Circuit design data
"""

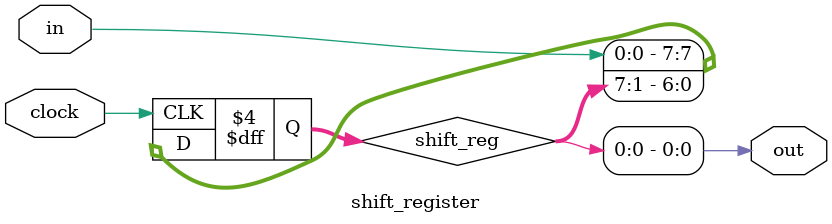
<source format=sv>
module shift_register #(width=8) (
  input logic clock,
  input logic in,
  output logic out
);

logic[width-1:0] shift_reg;

`ifdef MODEL_TECH
`else
initial shift_reg = {width{1'b0}};
`endif

always_comb begin
  out = shift_reg[0];
end

always_ff @ (posedge clock) begin
  shift_reg <= { in, shift_reg[width-1:1] };
end

endmodule

</source>
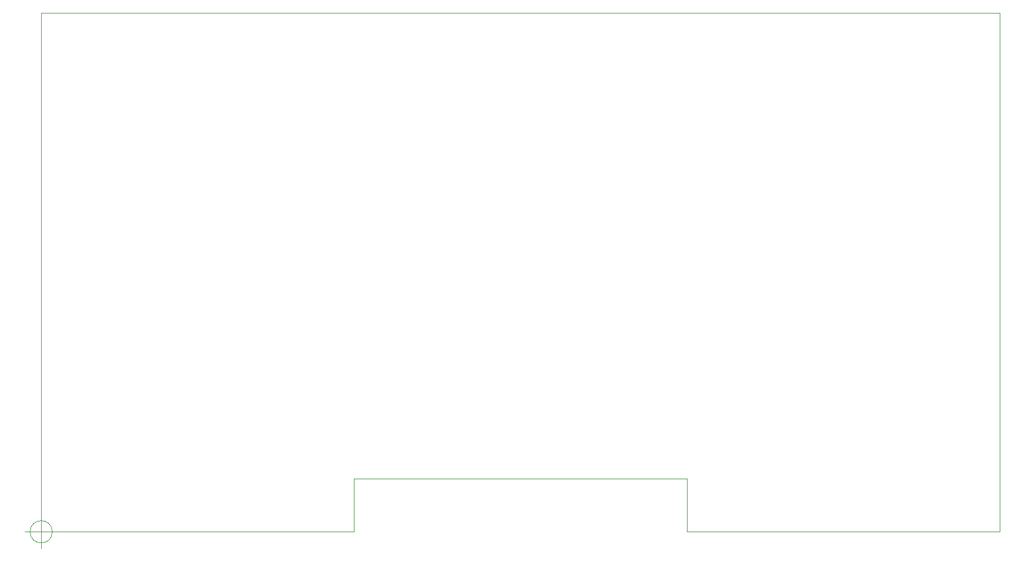
<source format=gm1>
G04 #@! TF.GenerationSoftware,KiCad,Pcbnew,(5.1.9-0-10_14)*
G04 #@! TF.CreationDate,2021-01-20T12:56:53-08:00*
G04 #@! TF.ProjectId,UrbanSteering,55726261-6e53-4746-9565-72696e672e6b,rev?*
G04 #@! TF.SameCoordinates,Original*
G04 #@! TF.FileFunction,Profile,NP*
%FSLAX46Y46*%
G04 Gerber Fmt 4.6, Leading zero omitted, Abs format (unit mm)*
G04 Created by KiCad (PCBNEW (5.1.9-0-10_14)) date 2021-01-20 12:56:53*
%MOMM*%
%LPD*%
G01*
G04 APERTURE LIST*
G04 #@! TA.AperFunction,Profile*
%ADD10C,0.050000*%
G04 #@! TD*
G04 #@! TA.AperFunction,Profile*
%ADD11C,0.001500*%
G04 #@! TD*
G04 APERTURE END LIST*
D10*
X83556266Y-133197600D02*
G75*
G03*
X83556266Y-133197600I-1666666J0D01*
G01*
X79389600Y-133197600D02*
X84389600Y-133197600D01*
X81889600Y-130697600D02*
X81889600Y-135697600D01*
D11*
X225898679Y-133197600D02*
X193898679Y-133197600D01*
X133848680Y-125197600D02*
X173948678Y-125197600D01*
X178948678Y-133197600D02*
X193898679Y-133197600D01*
X128848680Y-125197601D02*
X133848680Y-125197601D01*
X225898679Y-133197600D02*
X225898679Y-55197601D01*
X113898680Y-133197600D02*
X81898679Y-133197600D01*
X128848680Y-133197600D02*
X128848680Y-125197601D01*
X81898679Y-133197600D02*
X81898679Y-55197601D01*
X178948678Y-133197600D02*
X178948678Y-125197600D01*
X81898679Y-55197601D02*
X225898679Y-55197601D01*
X173948678Y-125197600D02*
X178948678Y-125197600D01*
X113898680Y-133197600D02*
X128848680Y-133197600D01*
M02*

</source>
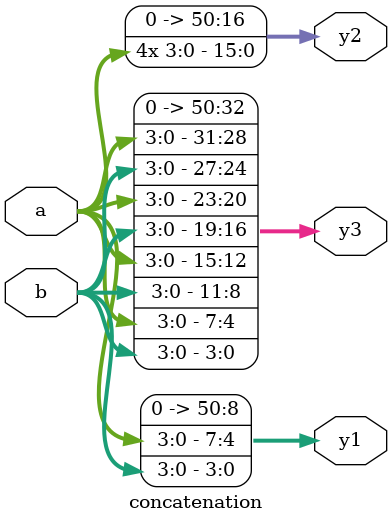
<source format=v>
module concatenation(input [3:0]a,
                     input [3:0]b,
                     output reg[50:0]y1,
                     output reg[50:0]y2,
                     output reg[50:0]y3
                    );
  always @(*)begin
    y1={a,b};
    y2={4{a}};
    y3={4{a,b}};
  end
endmodule


</source>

"""

— Instructions for the task —
If a line in the records above has the word "clock", copy it.

— Task answer —
  input logic clock,
always_ff @ (posedge clock) begin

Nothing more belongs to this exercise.